What to do:
Copy out every item below, swapping "common name" for "vernacular name" each time it appears and keeping everything else the same. Leave the pictures out of your answer.

Source records:
● ● ● ● ●
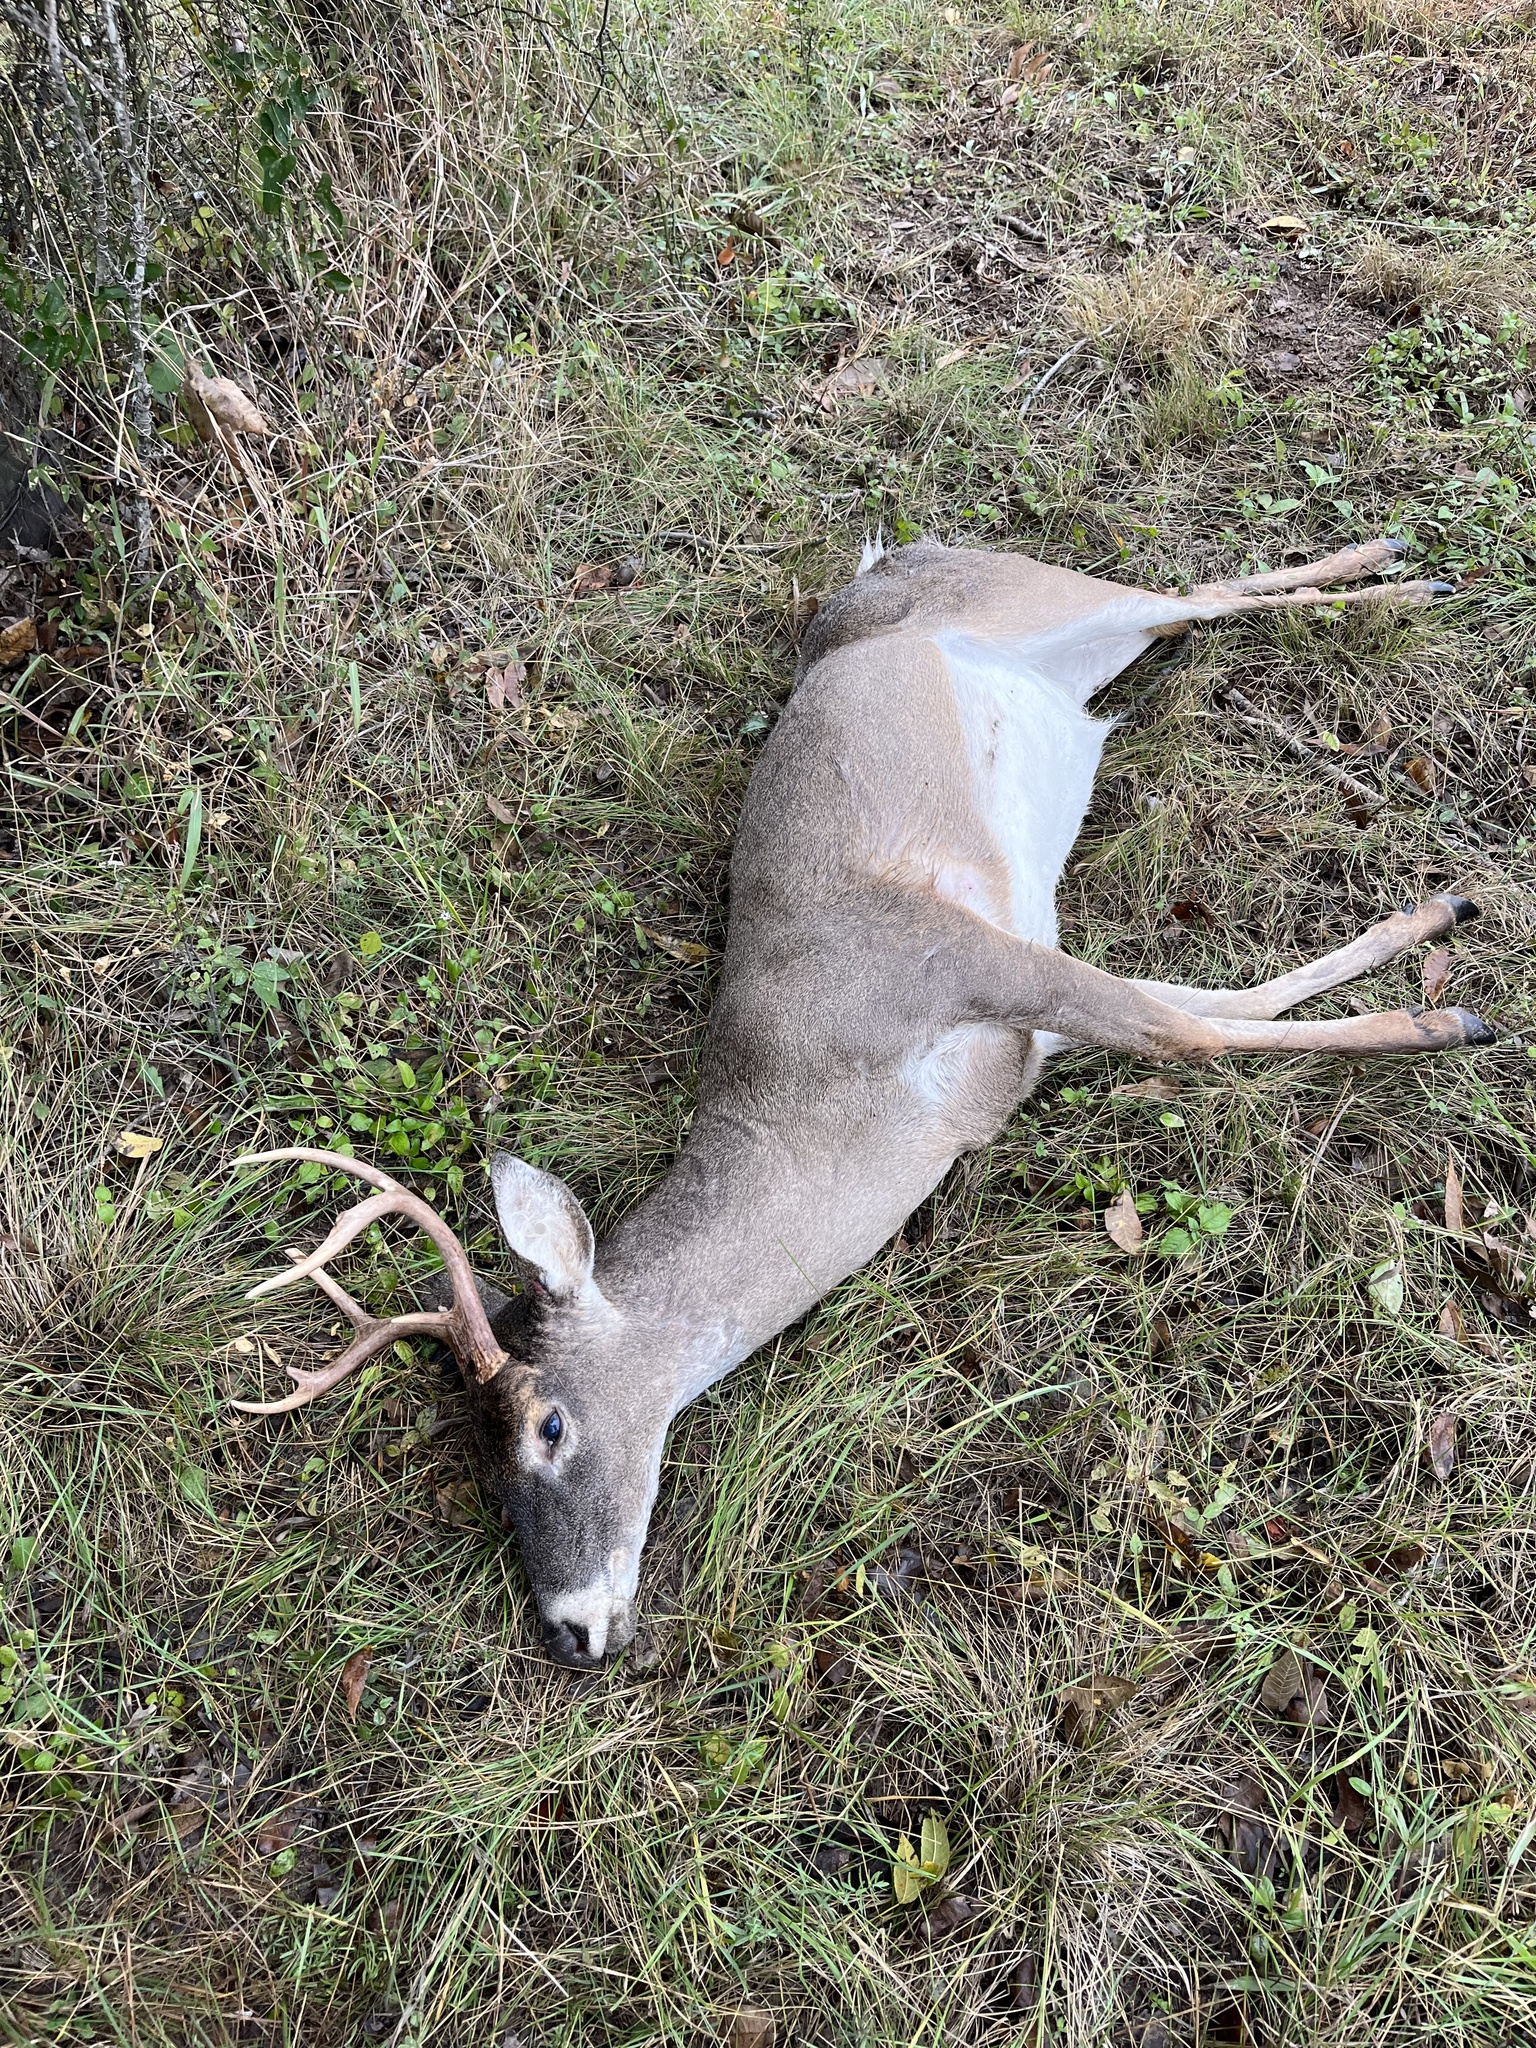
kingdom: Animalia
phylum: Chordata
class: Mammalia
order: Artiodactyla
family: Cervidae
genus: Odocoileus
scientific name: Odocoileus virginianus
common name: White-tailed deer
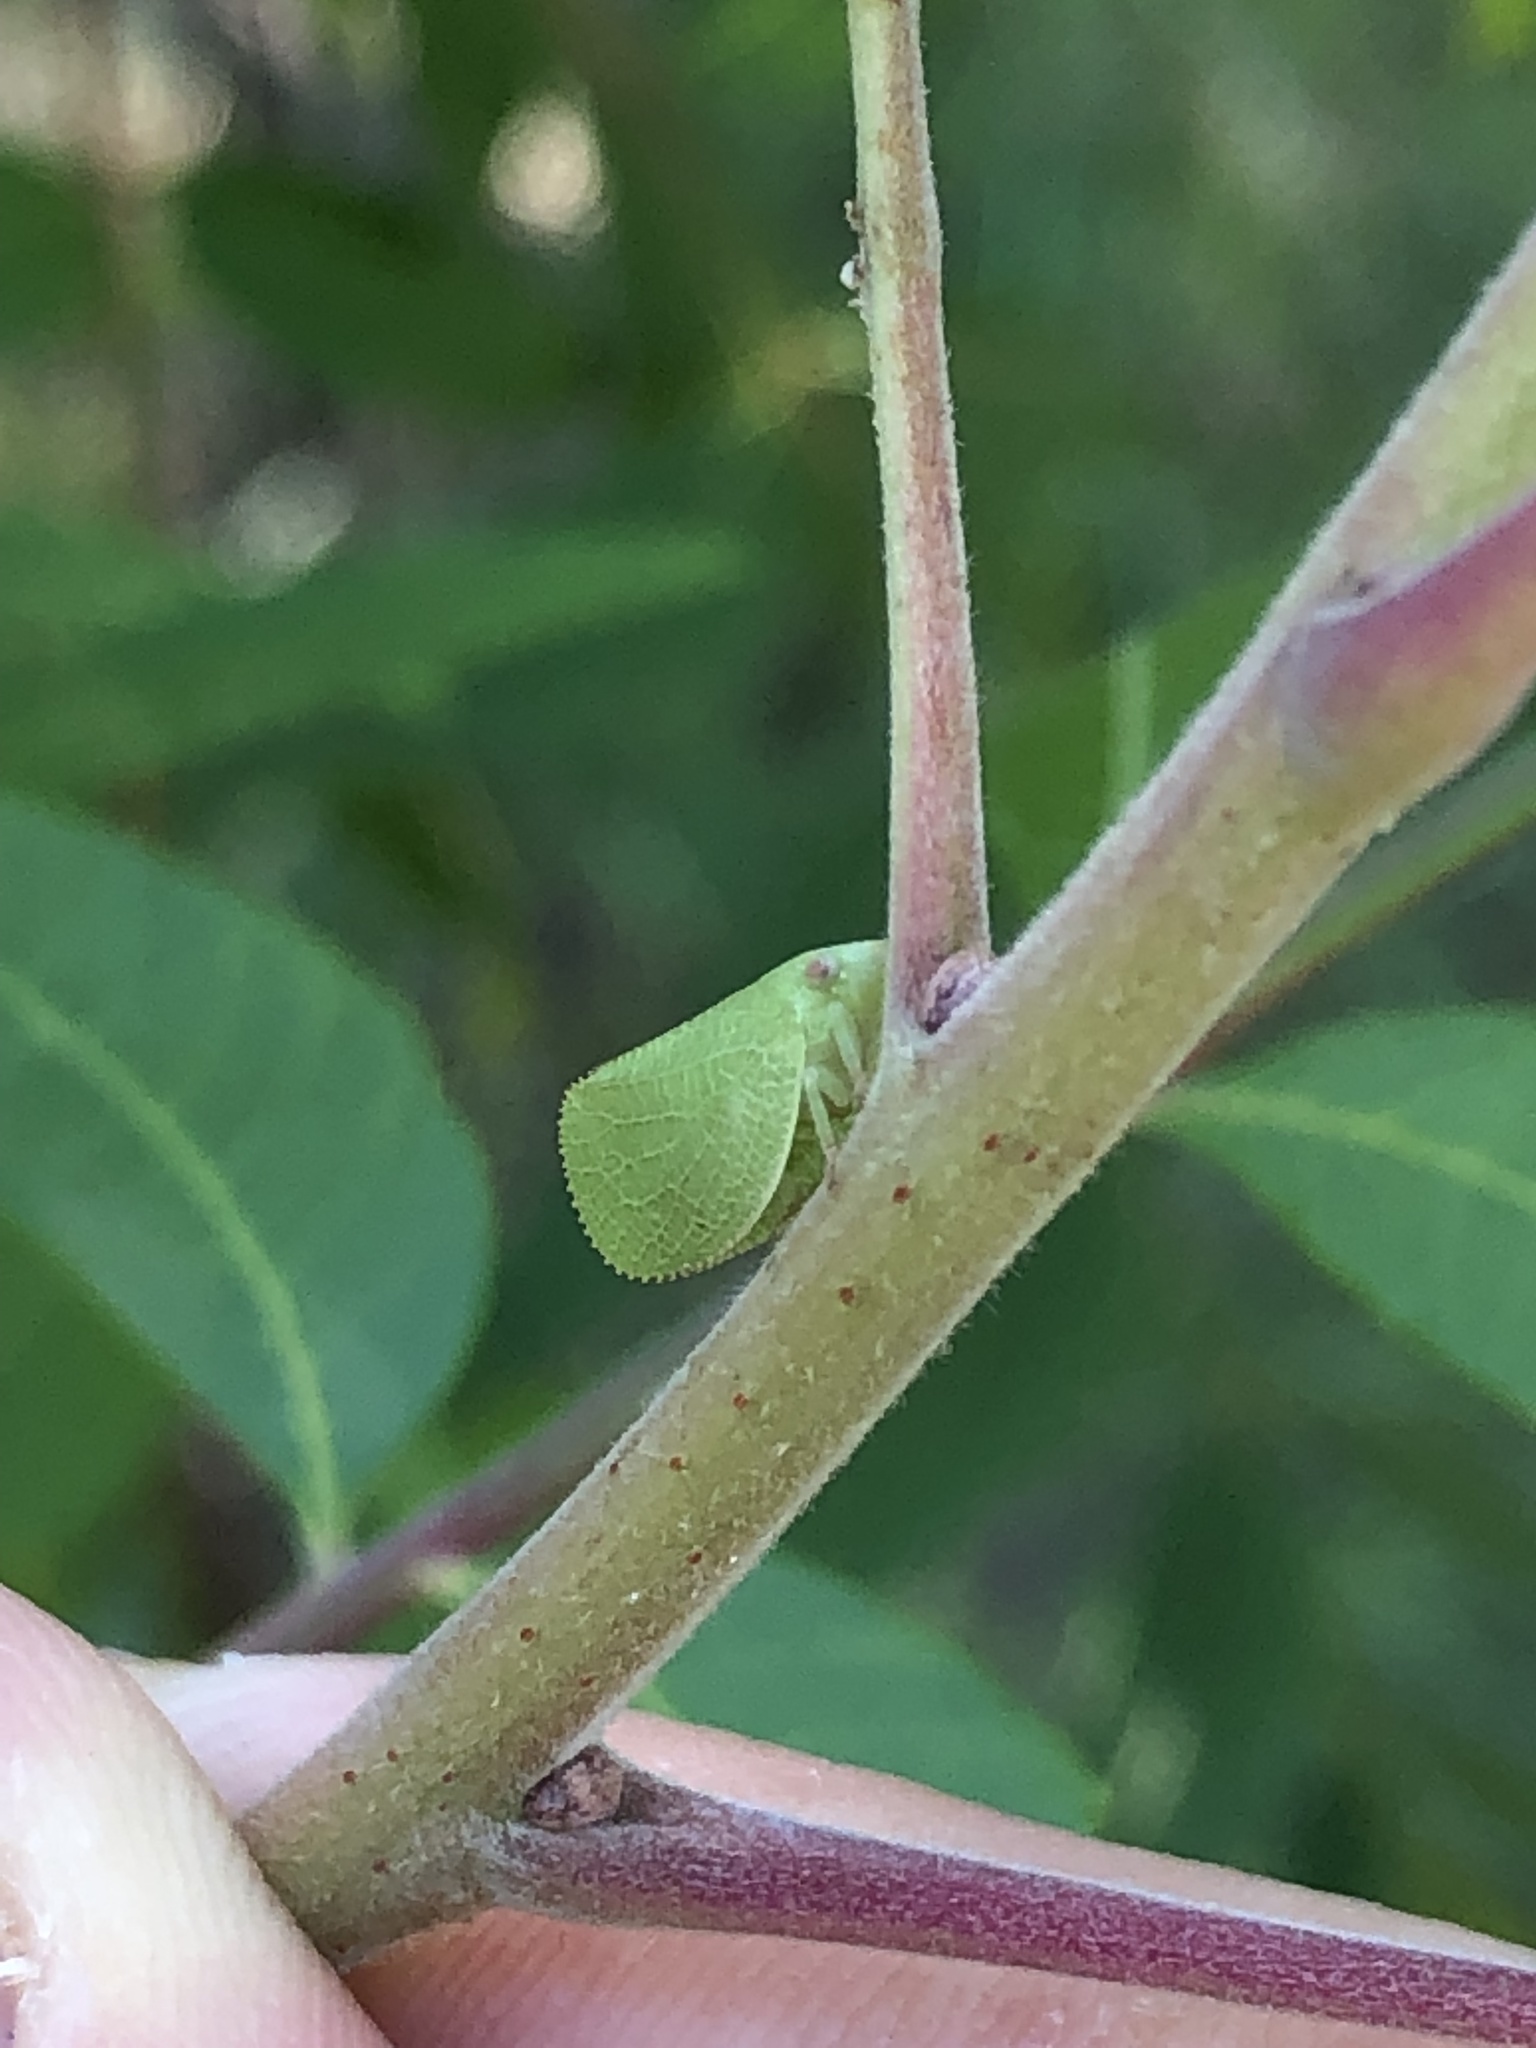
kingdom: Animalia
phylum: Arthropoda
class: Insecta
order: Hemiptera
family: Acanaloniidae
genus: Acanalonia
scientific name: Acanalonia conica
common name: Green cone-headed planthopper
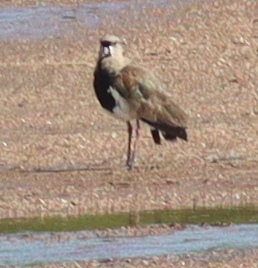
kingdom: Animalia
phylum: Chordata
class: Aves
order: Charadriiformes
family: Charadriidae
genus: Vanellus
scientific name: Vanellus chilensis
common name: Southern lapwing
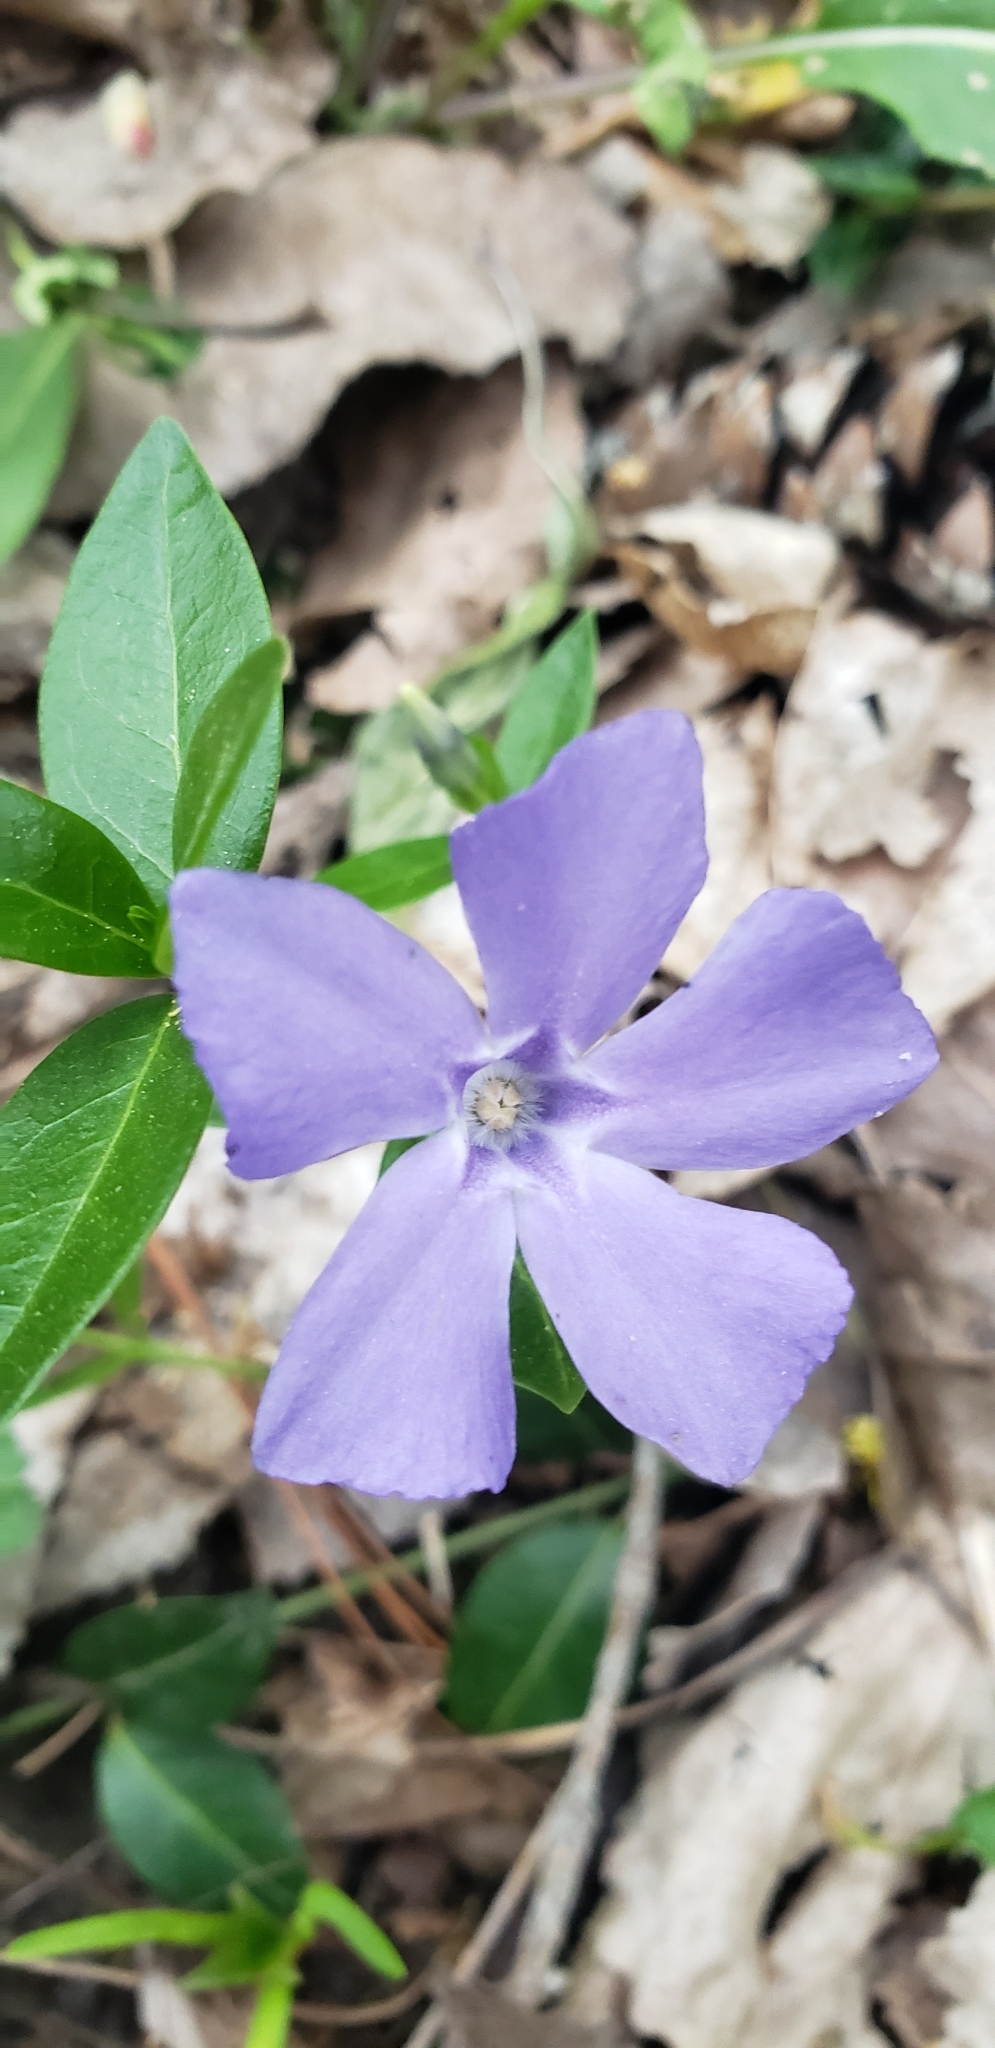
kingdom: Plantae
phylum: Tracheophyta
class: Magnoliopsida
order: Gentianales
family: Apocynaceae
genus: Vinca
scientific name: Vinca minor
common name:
● ● ● ● ●
Written solution:
kingdom: Animalia
phylum: Chordata
class: Mammalia
order: Artiodactyla
family: Cervidae
genus: Odocoileus
scientific name: Odocoileus virginianus
vernacular name: White-tailed deer
kingdom: Animalia
phylum: Arthropoda
class: Insecta
order: Hemiptera
family: Acanaloniidae
genus: Acanalonia
scientific name: Acanalonia conica
vernacular name: Green cone-headed planthopper
kingdom: Animalia
phylum: Chordata
class: Aves
order: Charadriiformes
family: Charadriidae
genus: Vanellus
scientific name: Vanellus chilensis
vernacular name: Southern lapwing
kingdom: Plantae
phylum: Tracheophyta
class: Magnoliopsida
order: Gentianales
family: Apocynaceae
genus: Vinca
scientific name: Vinca minor
vernacular name:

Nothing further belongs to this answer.